I'm pulling my hair out, and still can't figure a decent way to do this out... What I want to do is to create a program that somehow creates subprocesses (via threads, fork() or whatever), with the ability to have a hash shared between them.
Specifically, I need to share two objects and a hash. The children then needs to be able to set hash keys that points to object instances... I think.
A bit more verbose:
I'm writing a caching DNS server, for the sole purpose of learning. At the moment, it works great as a passthrough (the caching isn't implemented yet, due to this), but only handles one request at a time. If you throw a bunch of slow queries, the last ones handled will be REALLY slow instead of just "slow".
I tried to set up some basic caching (for testing purposes only, since the TTL is ignored etc etc), by saving the Net::DNS::Packet for the answer into a hash, i.e.
Code:
if (defined $cache{$q->string}) {
print STDERR "Got it cached! NOT sending to upstream server!\n" if DEBUG;
$answer = $cache{$q->string};
}
else {
print STDERR "Sending request to upstream server...\n" if DEBUG;
$answer = $resolver->send($in_req);
say STDERR " Done" if DEBUG;
$cache{$q->string} = $answer;
}
That works too, until I try to add the concurrency part... With fork(), I tried using IPC::Shareable, which worked until the hash grew, and the program died with an out-of-semaphores error.

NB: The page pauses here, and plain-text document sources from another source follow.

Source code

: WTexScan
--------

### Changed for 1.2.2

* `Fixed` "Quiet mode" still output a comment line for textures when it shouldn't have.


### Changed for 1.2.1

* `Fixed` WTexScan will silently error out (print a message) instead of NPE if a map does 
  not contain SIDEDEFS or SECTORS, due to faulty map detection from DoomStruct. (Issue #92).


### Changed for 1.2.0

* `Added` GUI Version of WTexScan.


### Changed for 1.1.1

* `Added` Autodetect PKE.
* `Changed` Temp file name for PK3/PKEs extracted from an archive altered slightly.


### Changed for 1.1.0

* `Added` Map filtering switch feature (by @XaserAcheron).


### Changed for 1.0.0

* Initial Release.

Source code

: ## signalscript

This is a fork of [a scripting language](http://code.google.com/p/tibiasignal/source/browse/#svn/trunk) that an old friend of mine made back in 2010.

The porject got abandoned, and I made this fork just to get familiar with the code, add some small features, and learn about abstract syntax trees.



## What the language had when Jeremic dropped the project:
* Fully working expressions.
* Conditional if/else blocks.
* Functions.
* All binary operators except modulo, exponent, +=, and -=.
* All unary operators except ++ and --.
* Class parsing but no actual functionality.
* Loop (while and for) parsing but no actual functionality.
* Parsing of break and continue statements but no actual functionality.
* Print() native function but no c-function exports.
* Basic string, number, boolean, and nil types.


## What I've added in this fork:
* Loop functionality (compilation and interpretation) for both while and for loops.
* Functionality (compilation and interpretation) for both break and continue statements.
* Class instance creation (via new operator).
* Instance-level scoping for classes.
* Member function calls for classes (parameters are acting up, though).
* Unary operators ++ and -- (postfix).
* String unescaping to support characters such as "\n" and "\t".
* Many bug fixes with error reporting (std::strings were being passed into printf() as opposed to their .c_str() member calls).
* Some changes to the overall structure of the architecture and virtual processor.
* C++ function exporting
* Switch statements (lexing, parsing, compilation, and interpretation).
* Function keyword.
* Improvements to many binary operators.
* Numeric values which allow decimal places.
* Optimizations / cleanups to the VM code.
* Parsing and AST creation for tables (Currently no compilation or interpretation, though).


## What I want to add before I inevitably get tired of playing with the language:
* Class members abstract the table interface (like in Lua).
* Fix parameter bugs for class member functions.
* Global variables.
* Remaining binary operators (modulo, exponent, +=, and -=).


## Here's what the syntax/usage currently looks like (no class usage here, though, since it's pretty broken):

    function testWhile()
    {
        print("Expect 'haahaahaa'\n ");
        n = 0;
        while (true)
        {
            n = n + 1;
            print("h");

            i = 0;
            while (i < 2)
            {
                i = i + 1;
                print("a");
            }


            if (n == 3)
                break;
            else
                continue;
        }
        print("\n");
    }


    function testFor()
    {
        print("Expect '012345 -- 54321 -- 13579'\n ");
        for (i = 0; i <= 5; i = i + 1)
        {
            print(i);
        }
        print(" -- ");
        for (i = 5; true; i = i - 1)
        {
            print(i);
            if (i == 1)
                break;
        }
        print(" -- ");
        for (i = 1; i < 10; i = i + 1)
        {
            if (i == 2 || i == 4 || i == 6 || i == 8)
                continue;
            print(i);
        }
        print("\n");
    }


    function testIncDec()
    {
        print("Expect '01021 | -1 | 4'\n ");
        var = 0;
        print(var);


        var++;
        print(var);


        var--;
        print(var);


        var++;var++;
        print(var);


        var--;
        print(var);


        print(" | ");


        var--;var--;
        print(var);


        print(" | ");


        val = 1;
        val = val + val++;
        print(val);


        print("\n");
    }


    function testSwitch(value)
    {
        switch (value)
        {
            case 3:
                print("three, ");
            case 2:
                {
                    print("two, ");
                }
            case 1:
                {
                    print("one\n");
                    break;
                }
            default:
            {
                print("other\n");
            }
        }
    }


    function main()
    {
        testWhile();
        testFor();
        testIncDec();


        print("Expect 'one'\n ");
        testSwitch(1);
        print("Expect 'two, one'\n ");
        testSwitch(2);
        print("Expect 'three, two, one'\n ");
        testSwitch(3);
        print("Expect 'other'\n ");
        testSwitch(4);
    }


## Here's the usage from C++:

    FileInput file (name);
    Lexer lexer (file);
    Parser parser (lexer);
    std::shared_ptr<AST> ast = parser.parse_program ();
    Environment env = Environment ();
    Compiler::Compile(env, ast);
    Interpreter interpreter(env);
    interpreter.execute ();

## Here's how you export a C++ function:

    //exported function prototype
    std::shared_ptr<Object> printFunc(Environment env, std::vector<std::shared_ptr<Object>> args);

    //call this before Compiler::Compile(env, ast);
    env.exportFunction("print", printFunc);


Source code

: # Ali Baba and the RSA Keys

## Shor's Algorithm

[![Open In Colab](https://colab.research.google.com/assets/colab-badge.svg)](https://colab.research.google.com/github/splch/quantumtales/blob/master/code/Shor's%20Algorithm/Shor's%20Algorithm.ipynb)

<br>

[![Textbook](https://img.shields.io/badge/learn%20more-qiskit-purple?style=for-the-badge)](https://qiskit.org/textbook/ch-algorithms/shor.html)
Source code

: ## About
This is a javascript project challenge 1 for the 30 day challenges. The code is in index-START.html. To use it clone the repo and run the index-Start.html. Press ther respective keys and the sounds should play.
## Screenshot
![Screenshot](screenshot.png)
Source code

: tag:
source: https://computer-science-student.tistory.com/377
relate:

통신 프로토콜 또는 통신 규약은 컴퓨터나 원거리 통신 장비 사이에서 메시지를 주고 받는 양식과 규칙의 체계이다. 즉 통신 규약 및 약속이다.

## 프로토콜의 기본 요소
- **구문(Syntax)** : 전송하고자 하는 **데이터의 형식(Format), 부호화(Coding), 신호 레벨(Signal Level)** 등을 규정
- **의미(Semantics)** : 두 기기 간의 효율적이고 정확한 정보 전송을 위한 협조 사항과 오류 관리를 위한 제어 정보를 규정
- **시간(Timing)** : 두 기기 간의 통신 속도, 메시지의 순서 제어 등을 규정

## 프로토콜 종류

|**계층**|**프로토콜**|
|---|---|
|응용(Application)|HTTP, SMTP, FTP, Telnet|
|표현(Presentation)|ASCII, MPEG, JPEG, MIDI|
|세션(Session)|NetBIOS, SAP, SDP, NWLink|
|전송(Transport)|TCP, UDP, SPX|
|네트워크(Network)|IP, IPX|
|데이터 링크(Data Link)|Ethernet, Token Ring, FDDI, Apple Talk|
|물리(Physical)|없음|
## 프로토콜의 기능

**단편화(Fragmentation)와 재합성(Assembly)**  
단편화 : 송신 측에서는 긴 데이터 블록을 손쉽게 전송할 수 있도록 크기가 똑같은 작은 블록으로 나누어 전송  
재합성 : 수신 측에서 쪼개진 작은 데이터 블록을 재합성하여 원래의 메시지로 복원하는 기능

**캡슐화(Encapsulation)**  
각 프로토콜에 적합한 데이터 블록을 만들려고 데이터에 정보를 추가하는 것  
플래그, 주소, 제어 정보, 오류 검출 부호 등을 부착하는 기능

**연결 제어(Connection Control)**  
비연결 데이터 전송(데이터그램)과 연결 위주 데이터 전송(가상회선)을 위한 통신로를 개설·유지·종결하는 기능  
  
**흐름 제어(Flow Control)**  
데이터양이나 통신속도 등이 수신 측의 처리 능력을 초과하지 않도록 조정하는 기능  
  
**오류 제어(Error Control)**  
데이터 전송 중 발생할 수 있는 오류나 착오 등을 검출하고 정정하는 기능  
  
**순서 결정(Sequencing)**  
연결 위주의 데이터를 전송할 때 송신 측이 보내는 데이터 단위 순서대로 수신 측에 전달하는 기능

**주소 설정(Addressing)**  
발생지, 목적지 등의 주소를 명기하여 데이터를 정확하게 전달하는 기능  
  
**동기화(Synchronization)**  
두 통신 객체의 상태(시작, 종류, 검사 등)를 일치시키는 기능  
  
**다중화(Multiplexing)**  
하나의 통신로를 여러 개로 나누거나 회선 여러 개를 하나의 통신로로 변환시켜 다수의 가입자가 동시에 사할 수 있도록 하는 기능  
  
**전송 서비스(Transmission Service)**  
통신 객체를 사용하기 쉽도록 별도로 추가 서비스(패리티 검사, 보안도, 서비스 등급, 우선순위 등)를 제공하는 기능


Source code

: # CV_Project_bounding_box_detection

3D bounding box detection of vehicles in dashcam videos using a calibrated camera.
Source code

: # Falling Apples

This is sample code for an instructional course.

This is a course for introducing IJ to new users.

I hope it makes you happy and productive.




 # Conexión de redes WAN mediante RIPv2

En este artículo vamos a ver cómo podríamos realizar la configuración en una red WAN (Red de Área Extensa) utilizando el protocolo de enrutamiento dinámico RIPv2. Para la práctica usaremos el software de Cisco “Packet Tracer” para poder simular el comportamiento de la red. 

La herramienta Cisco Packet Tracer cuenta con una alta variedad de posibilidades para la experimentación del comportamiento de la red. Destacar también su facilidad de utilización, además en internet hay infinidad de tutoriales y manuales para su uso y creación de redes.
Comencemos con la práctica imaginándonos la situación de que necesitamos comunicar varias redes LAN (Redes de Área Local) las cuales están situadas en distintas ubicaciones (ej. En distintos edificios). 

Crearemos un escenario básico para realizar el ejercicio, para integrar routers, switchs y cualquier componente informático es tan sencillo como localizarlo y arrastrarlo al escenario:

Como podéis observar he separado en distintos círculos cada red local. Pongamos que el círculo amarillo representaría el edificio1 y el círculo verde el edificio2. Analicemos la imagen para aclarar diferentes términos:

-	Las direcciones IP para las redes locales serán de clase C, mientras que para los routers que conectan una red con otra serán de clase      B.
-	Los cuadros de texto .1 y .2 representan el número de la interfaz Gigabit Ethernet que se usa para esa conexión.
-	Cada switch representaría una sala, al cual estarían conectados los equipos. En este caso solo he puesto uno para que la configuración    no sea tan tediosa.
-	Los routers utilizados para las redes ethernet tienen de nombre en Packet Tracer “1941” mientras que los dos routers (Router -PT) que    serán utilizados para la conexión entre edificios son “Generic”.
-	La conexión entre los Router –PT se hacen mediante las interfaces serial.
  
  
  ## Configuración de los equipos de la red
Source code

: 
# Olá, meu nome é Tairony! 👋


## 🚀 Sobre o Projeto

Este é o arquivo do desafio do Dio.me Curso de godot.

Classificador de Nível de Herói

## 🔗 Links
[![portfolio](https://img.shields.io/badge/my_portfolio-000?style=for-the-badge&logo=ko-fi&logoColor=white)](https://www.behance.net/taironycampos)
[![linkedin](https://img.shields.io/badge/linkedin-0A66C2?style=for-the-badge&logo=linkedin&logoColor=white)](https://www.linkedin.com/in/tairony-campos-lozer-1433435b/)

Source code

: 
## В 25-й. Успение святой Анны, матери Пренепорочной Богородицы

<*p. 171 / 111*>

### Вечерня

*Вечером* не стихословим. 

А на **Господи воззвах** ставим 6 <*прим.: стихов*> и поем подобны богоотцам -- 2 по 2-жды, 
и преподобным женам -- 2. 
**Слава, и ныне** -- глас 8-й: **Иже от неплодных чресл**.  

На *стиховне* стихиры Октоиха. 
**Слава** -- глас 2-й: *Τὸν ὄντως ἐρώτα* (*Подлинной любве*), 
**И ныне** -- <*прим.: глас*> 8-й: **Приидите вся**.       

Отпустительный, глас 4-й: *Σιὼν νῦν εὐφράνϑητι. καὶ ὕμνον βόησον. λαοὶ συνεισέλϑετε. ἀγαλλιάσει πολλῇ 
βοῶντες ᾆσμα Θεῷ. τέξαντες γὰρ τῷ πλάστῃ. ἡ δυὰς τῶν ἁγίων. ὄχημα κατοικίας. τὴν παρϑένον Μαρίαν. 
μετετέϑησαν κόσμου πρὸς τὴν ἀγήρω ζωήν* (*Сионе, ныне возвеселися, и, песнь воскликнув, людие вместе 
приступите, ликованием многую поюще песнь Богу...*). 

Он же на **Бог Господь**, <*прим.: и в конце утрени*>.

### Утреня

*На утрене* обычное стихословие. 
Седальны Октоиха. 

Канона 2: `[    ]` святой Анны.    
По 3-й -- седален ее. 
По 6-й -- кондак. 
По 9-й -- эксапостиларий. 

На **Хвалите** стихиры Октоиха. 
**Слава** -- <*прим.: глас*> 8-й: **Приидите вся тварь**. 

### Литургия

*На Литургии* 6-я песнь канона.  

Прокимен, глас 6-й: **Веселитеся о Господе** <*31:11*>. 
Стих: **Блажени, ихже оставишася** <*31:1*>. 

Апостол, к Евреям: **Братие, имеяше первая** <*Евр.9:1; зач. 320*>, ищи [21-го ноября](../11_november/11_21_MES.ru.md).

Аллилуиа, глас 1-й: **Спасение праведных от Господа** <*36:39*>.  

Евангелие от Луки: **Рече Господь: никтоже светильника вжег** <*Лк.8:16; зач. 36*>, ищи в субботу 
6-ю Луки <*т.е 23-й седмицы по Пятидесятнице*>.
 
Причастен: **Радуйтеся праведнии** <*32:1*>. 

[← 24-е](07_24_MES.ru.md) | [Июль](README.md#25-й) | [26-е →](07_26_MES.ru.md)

Then I spent quite a lot of time to recompile perl with ithreads, only to run in to the snag that "Thread 1 terminated abnormally: Invalid value for shared scalar at test.pl line 60"
Line 60 is "$cache{$q->string} = $answer", in other words, setting a key in the shared hash to a Net::DNS::Packet reference.
Is there an easy way around this? Heck, how do the other similar programs work?!